▶ [YOUR TASK]:
Reproduce the text of every item below word for word, leaving out the pictures.

[Collected data]

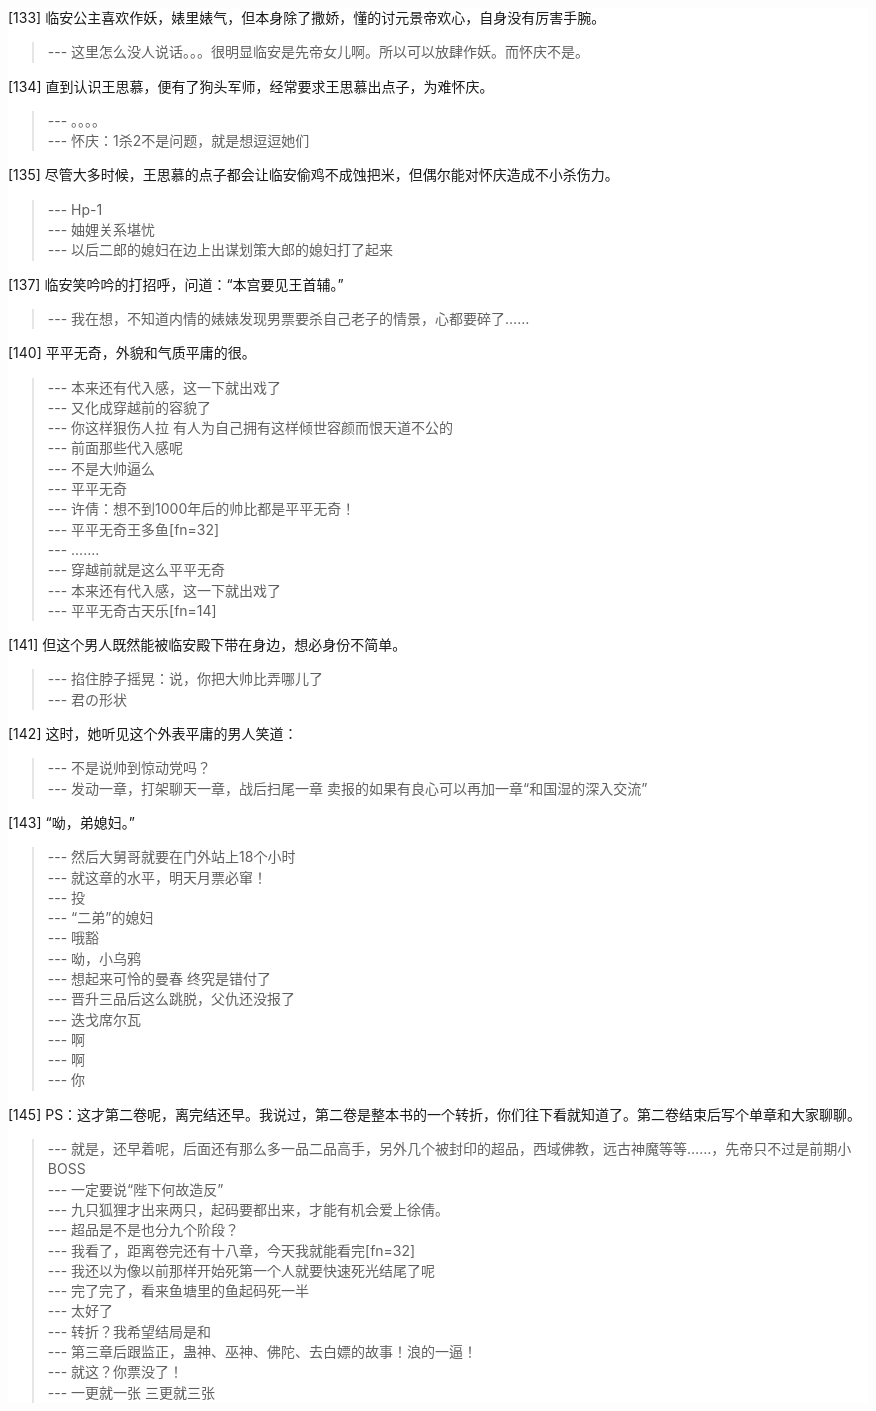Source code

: [133] 临安公主喜欢作妖，婊里婊气，但本身除了撒娇，懂的讨元景帝欢心，自身没有厉害手腕。
>--- 这里怎么没人说话。。。很明显临安是先帝女儿啊。所以可以放肆作妖。而怀庆不是。<br>

[134] 直到认识王思慕，便有了狗头军师，经常要求王思慕出点子，为难怀庆。
>--- 。。。。<br>
>--- 怀庆：1杀2不是问题，就是想逗逗她们<br>

[135] 尽管大多时候，王思慕的点子都会让临安偷鸡不成蚀把米，但偶尔能对怀庆造成不小杀伤力。
>--- Hp-1<br>
>--- 妯娌关系堪忧<br>
>--- 以后二郎的媳妇在边上出谋划策大郎的媳妇打了起来<br>

[137] 临安笑吟吟的打招呼，问道：“本宫要见王首辅。”
>--- 我在想，不知道内情的婊婊发现男票要杀自己老子的情景，心都要碎了……<br>

[140] 平平无奇，外貌和气质平庸的很。
>--- 本来还有代入感，这一下就出戏了<br>
>--- 又化成穿越前的容貌了<br>
>--- 你这样狠伤人拉 有人为自己拥有这样倾世容颜而恨天道不公的<br>
>--- 前面那些代入感呢<br>
>--- 不是大帅逼么<br>
>--- 平平无奇<br>
>--- 许倩：想不到1000年后的帅比都是平平无奇！<br>
>--- 平平无奇王多鱼[fn=32]<br>
>--- .......<br>
>--- 穿越前就是这么平平无奇<br>
>--- 本来还有代入感，这一下就出戏了<br>
>--- 平平无奇古天乐[fn=14]<br>

[141] 但这个男人既然能被临安殿下带在身边，想必身份不简单。
>--- 掐住脖子摇晃：说，你把大帅比弄哪儿了<br>
>--- 君の形状<br>

[142] 这时，她听见这个外表平庸的男人笑道：
>--- 不是说帅到惊动党吗？<br>
>--- 发动一章，打架聊天一章，战后扫尾一章
卖报的如果有良心可以再加一章“和国湿的深入交流”<br>

[143] “呦，弟媳妇。”
>--- 然后大舅哥就要在门外站上18个小时<br>
>--- 就这章的水平，明天月票必窜！<br>
>--- 投<br>
>--- “二弟”的媳妇<br>
>--- 哦豁<br>
>--- 呦，小乌鸦<br>
>--- 想起来可怜的曼春 终究是错付了<br>
>--- 晋升三品后这么跳脱，父仇还没报了<br>
>--- 迭戈席尔瓦<br>
>--- 啊<br>
>--- 啊<br>
>--- 你<br>

[145] PS：这才第二卷呢，离完结还早。我说过，第二卷是整本书的一个转折，你们往下看就知道了。第二卷结束后写个单章和大家聊聊。
>--- 就是，还早着呢，后面还有那么多一品二品高手，另外几个被封印的超品，西域佛教，远古神魔等等……，先帝只不过是前期小BOSS<br>
>--- 一定要说“陛下何故造反”<br>
>--- 九只狐狸才出来两只，起码要都出来，才能有机会爱上徐倩。<br>
>--- 超品是不是也分九个阶段？<br>
>--- 我看了，距离卷完还有十八章，今天我就能看完[fn=32]<br>
>--- 我还以为像以前那样开始死第一个人就要快速死光结尾了呢<br>
>--- 完了完了，看来鱼塘里的鱼起码死一半<br>
>--- 太好了<br>
>--- 转折？我希望结局是和<br>
>--- 第三章后跟监正，蛊神、巫神、佛陀、去白嫖的故事！浪的一逼！<br>
>--- 就这？你票没了！<br>
>--- 一更就一张 三更就三张<br>
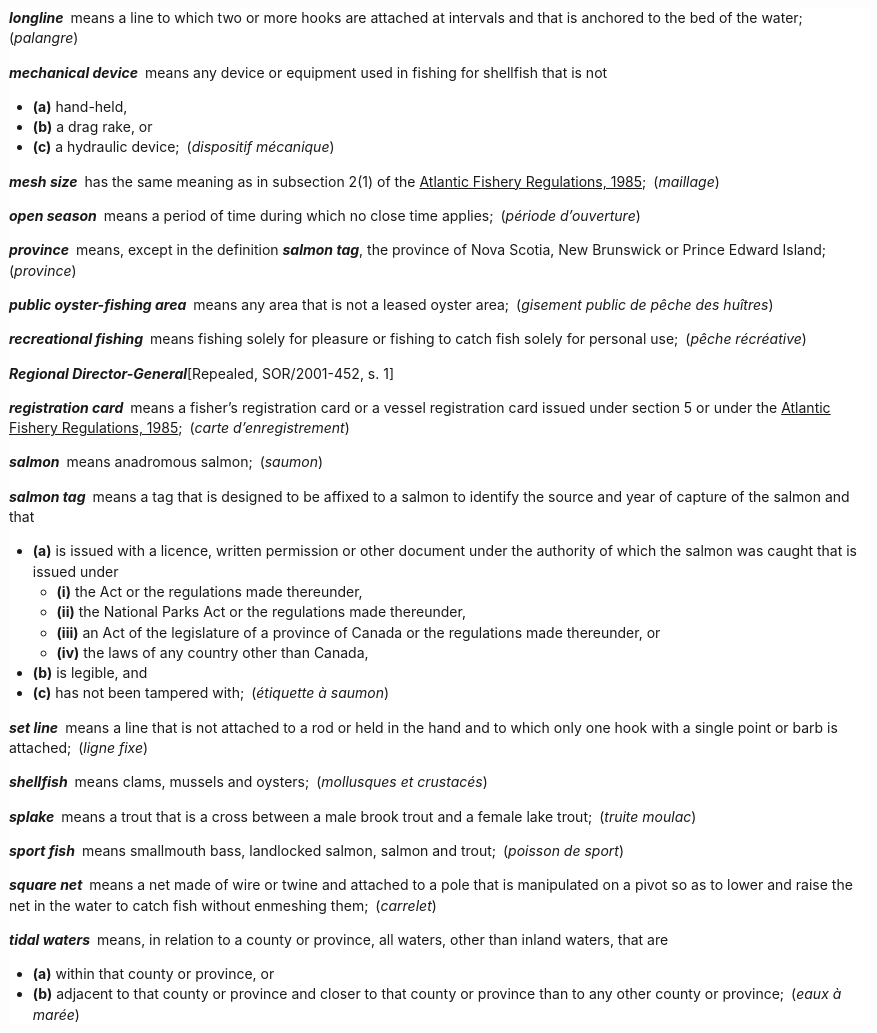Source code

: ***longline*** means a line to which two or more hooks are attached at intervals and that is anchored to the bed of the water; (*palangre*)

***mechanical device*** means any device or equipment used in fishing for shellfish that is not
- **(a)** hand-held,
- **(b)** a drag rake, or
- **(c)** a hydraulic device; (*dispositif mécanique*)

***mesh size*** has the same meaning as in subsection 2(1) of the [Atlantic Fishery Regulations, 1985](/en/Regulations/Statutory%20Orders%20and%20Regulations/86/21.md); (*maillage*)

***open season*** means a period of time during which no close time applies; (*période d’ouverture*)

***province*** means, except in the definition ***salmon tag***, the province of Nova Scotia, New Brunswick or Prince Edward Island; (*province*)

***public oyster-fishing area*** means any area that is not a leased oyster area; (*gisement public de pêche des huîtres*)

***recreational fishing*** means fishing solely for pleasure or fishing to catch fish solely for personal use; (*pêche récréative*)

***Regional Director-General***[Repealed, SOR/2001-452, s. 1]

***registration card*** means a fisher’s registration card or a vessel registration card issued under section 5 or under the [Atlantic Fishery Regulations, 1985](/en/Regulations/Statutory%20Orders%20and%20Regulations/86/21.md); (*carte d’enregistrement*)

***salmon*** means anadromous salmon; (*saumon*)

***salmon tag*** means a tag that is designed to be affixed to a salmon to identify the source and year of capture of the salmon and that
- **(a)** is issued with a licence, written permission or other document under the authority of which the salmon was caught that is issued under
	- **(i)** the Act or the regulations made thereunder,
	- **(ii)** the National Parks Act or the regulations made thereunder,
	- **(iii)** an Act of the legislature of a province of Canada or the regulations made thereunder, or
	- **(iv)** the laws of any country other than Canada,
- **(b)** is legible, and
- **(c)** has not been tampered with; (*étiquette à saumon*)

***set line*** means a line that is not attached to a rod or held in the hand and to which only one hook with a single point or barb is attached; (*ligne fixe*)

***shellfish*** means clams, mussels and oysters; (*mollusques et crustacés*)

***splake*** means a trout that is a cross between a male brook trout and a female lake trout; (*truite moulac*)

***sport fish*** means smallmouth bass, landlocked salmon, salmon and trout; (*poisson de sport*)

***square net*** means a net made of wire or twine and attached to a pole that is manipulated on a pivot so as to lower and raise the net in the water to catch fish without enmeshing them; (*carrelet*)

***tidal waters*** means, in relation to a county or province, all waters, other than inland waters, that are
- **(a)** within that county or province, or
- **(b)** adjacent to that county or province and closer to that county or province than to any other county or province; (*eaux à marée*)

▶ [EXPECTED ANSWER]:
Source code

: [133] 临安公主喜欢作妖，婊里婊气，但本身除了撒娇，懂的讨元景帝欢心，自身没有厉害手腕。
>--- 这里怎么没人说话。。。很明显临安是先帝女儿啊。所以可以放肆作妖。而怀庆不是。<br>

[134] 直到认识王思慕，便有了狗头军师，经常要求王思慕出点子，为难怀庆。
>--- 。。。。<br>
>--- 怀庆：1杀2不是问题，就是想逗逗她们<br>

[135] 尽管大多时候，王思慕的点子都会让临安偷鸡不成蚀把米，但偶尔能对怀庆造成不小杀伤力。
>--- Hp-1<br>
>--- 妯娌关系堪忧<br>
>--- 以后二郎的媳妇在边上出谋划策大郎的媳妇打了起来<br>

[137] 临安笑吟吟的打招呼，问道：“本宫要见王首辅。”
>--- 我在想，不知道内情的婊婊发现男票要杀自己老子的情景，心都要碎了……<br>

[140] 平平无奇，外貌和气质平庸的很。
>--- 本来还有代入感，这一下就出戏了<br>
>--- 又化成穿越前的容貌了<br>
>--- 你这样狠伤人拉 有人为自己拥有这样倾世容颜而恨天道不公的<br>
>--- 前面那些代入感呢<br>
>--- 不是大帅逼么<br>
>--- 平平无奇<br>
>--- 许倩：想不到1000年后的帅比都是平平无奇！<br>
>--- 平平无奇王多鱼[fn=32]<br>
>--- .......<br>
>--- 穿越前就是这么平平无奇<br>
>--- 本来还有代入感，这一下就出戏了<br>
>--- 平平无奇古天乐[fn=14]<br>

[141] 但这个男人既然能被临安殿下带在身边，想必身份不简单。
>--- 掐住脖子摇晃：说，你把大帅比弄哪儿了<br>
>--- 君の形状<br>

[142] 这时，她听见这个外表平庸的男人笑道：
>--- 不是说帅到惊动党吗？<br>
>--- 发动一章，打架聊天一章，战后扫尾一章
卖报的如果有良心可以再加一章“和国湿的深入交流”<br>

[143] “呦，弟媳妇。”
>--- 然后大舅哥就要在门外站上18个小时<br>
>--- 就这章的水平，明天月票必窜！<br>
>--- 投<br>
>--- “二弟”的媳妇<br>
>--- 哦豁<br>
>--- 呦，小乌鸦<br>
>--- 想起来可怜的曼春 终究是错付了<br>
>--- 晋升三品后这么跳脱，父仇还没报了<br>
>--- 迭戈席尔瓦<br>
>--- 啊<br>
>--- 啊<br>
>--- 你<br>

[145] PS：这才第二卷呢，离完结还早。我说过，第二卷是整本书的一个转折，你们往下看就知道了。第二卷结束后写个单章和大家聊聊。
>--- 就是，还早着呢，后面还有那么多一品二品高手，另外几个被封印的超品，西域佛教，远古神魔等等……，先帝只不过是前期小BOSS<br>
>--- 一定要说“陛下何故造反”<br>
>--- 九只狐狸才出来两只，起码要都出来，才能有机会爱上徐倩。<br>
>--- 超品是不是也分九个阶段？<br>
>--- 我看了，距离卷完还有十八章，今天我就能看完[fn=32]<br>
>--- 我还以为像以前那样开始死第一个人就要快速死光结尾了呢<br>
>--- 完了完了，看来鱼塘里的鱼起码死一半<br>
>--- 太好了<br>
>--- 转折？我希望结局是和<br>
>--- 第三章后跟监正，蛊神、巫神、佛陀、去白嫖的故事！浪的一逼！<br>
>--- 就这？你票没了！<br>
>--- 一更就一张 三更就三张<br>
Source code

: ***longline*** means a line to which two or more hooks are attached at intervals and that is anchored to the bed of the water; (*palangre*)

***mechanical device*** means any device or equipment used in fishing for shellfish that is not
- **(a)** hand-held,
- **(b)** a drag rake, or
- **(c)** a hydraulic device; (*dispositif mécanique*)

***mesh size*** has the same meaning as in subsection 2(1) of the [Atlantic Fishery Regulations, 1985](/en/Regulations/Statutory%20Orders%20and%20Regulations/86/21.md); (*maillage*)

***open season*** means a period of time during which no close time applies; (*période d’ouverture*)

***province*** means, except in the definition ***salmon tag***, the province of Nova Scotia, New Brunswick or Prince Edward Island; (*province*)

***public oyster-fishing area*** means any area that is not a leased oyster area; (*gisement public de pêche des huîtres*)

***recreational fishing*** means fishing solely for pleasure or fishing to catch fish solely for personal use; (*pêche récréative*)

***Regional Director-General***[Repealed, SOR/2001-452, s. 1]

***registration card*** means a fisher’s registration card or a vessel registration card issued under section 5 or under the [Atlantic Fishery Regulations, 1985](/en/Regulations/Statutory%20Orders%20and%20Regulations/86/21.md); (*carte d’enregistrement*)

***salmon*** means anadromous salmon; (*saumon*)

***salmon tag*** means a tag that is designed to be affixed to a salmon to identify the source and year of capture of the salmon and that
- **(a)** is issued with a licence, written permission or other document under the authority of which the salmon was caught that is issued under
	- **(i)** the Act or the regulations made thereunder,
	- **(ii)** the National Parks Act or the regulations made thereunder,
	- **(iii)** an Act of the legislature of a province of Canada or the regulations made thereunder, or
	- **(iv)** the laws of any country other than Canada,
- **(b)** is legible, and
- **(c)** has not been tampered with; (*étiquette à saumon*)

***set line*** means a line that is not attached to a rod or held in the hand and to which only one hook with a single point or barb is attached; (*ligne fixe*)

***shellfish*** means clams, mussels and oysters; (*mollusques et crustacés*)

***splake*** means a trout that is a cross between a male brook trout and a female lake trout; (*truite moulac*)

***sport fish*** means smallmouth bass, landlocked salmon, salmon and trout; (*poisson de sport*)

***square net*** means a net made of wire or twine and attached to a pole that is manipulated on a pivot so as to lower and raise the net in the water to catch fish without enmeshing them; (*carrelet*)

***tidal waters*** means, in relation to a county or province, all waters, other than inland waters, that are
- **(a)** within that county or province, or
- **(b)** adjacent to that county or province and closer to that county or province than to any other county or province; (*eaux à marée*)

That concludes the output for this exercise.